Having a look into geodata


Stefanie Steffens - RheinEnergie AG

In 2012, I started studying Georesources Management in Aachen. I enjoyed the topics addressed and especially GIS, but I had the feeling that something was missing. After a visit to the student advisory service, I then switched to the Applied Geography degree programme. Here I was able to further expand my focus on GIS and remote sensing and discovered the subject that serves as an additional mainstay for me: quality and environmental management according to ISO standards. Furthermore, I had seen with other, former fellow students that their job entry was made difficult mainly by a lack of knowledge in the area of (geo)databases and computer science. Therefore, I decided to take further courses in this area. Towards the end of my studies, I acquired another topic for my Master's thesis: Smart City and IoT in combination with GIS.

Thanks to the usual financial scarcity for students, I completed numerous part-time jobs and internships alongside my studies. In some cases, I worked up to 20 hours a week on the side and later got formative positions as a working student for quality management at the Fraunhofer IPT and P3/Umlaut as a result of these experiences. Here I learned that practical experience is the be-all and end-all of any degree programme.
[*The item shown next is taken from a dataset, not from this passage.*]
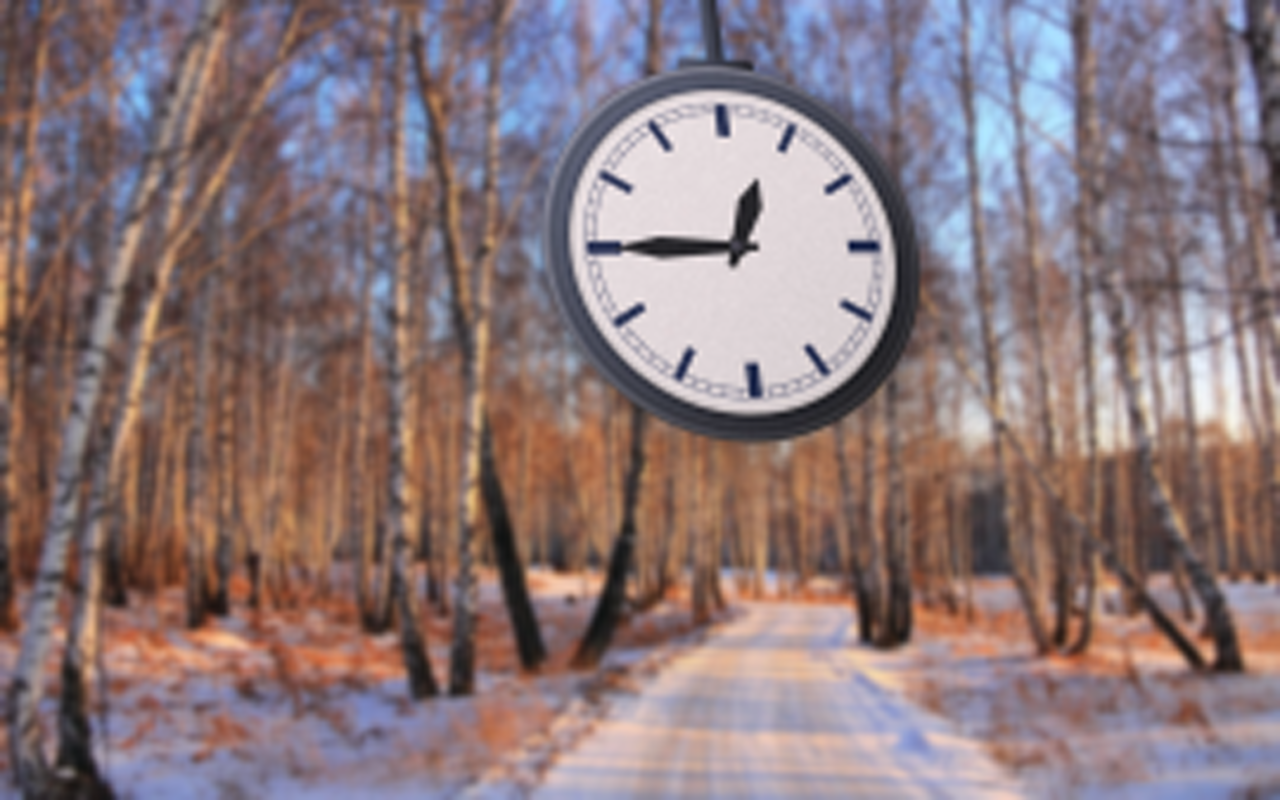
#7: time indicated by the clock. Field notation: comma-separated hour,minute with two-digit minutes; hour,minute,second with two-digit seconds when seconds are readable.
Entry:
12,45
Sometimes, especially as a geographer, it is important to look for a job outside of your degree programme, as long as your other qualifications fit. Geographers are generalists and are therefore welcome as interdisciplinarians in many different fields.

When it came to the topic of job hunting, the latter was particularly helpful to me: I had applied, independently, for several jobs in GIS and quality management, including at RheinEnergie AG in Cologne. Here the head of network documentation called me, they had forwarded my application (originally QM) to him and he wanted to invite me for an interview. That's how I got to know my current employer and started working here as a trainee. The geoinformation systems in an EVU (energy supply company) have different requirements than the systems I knew from geography. That's how I got to know Smallworld GIS and the ultimate tool that would have saved me a lot of frustration and time during my studies with GIS: FME. With FME, you can edit geodata and databases from different sources without having to programme and without having to master umpteen different programmes.
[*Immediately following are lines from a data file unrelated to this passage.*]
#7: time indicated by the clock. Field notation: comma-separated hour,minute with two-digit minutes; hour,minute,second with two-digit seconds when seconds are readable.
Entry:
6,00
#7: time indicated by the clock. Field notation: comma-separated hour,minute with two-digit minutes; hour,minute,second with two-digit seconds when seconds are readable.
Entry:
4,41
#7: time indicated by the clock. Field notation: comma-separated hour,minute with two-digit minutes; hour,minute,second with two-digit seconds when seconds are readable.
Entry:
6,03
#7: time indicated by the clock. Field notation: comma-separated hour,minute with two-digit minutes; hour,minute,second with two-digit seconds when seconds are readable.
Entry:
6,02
At the end of my trainee period, I switched to the water division of RheinEnergie. Here, my knowledge of geology, engineering and hydrogeology, agriculture/soil science and environmental law come in handy again. A circle closes for me here. I am also the coordinator for quality, information security and environmental management issues according to ISO standards. In my function, I am therefore not only responsible for the creation of new maps and the maintenance of geodata, but I also take care of the administration of existing and the integration of new geoinformation systems. What's particularly good about my job is its versatility: you don't just work in the office, but also get out and learn a lot about water law, water supply and the function of waterworks, and deal with future challenges such as digitalisation and sustainability.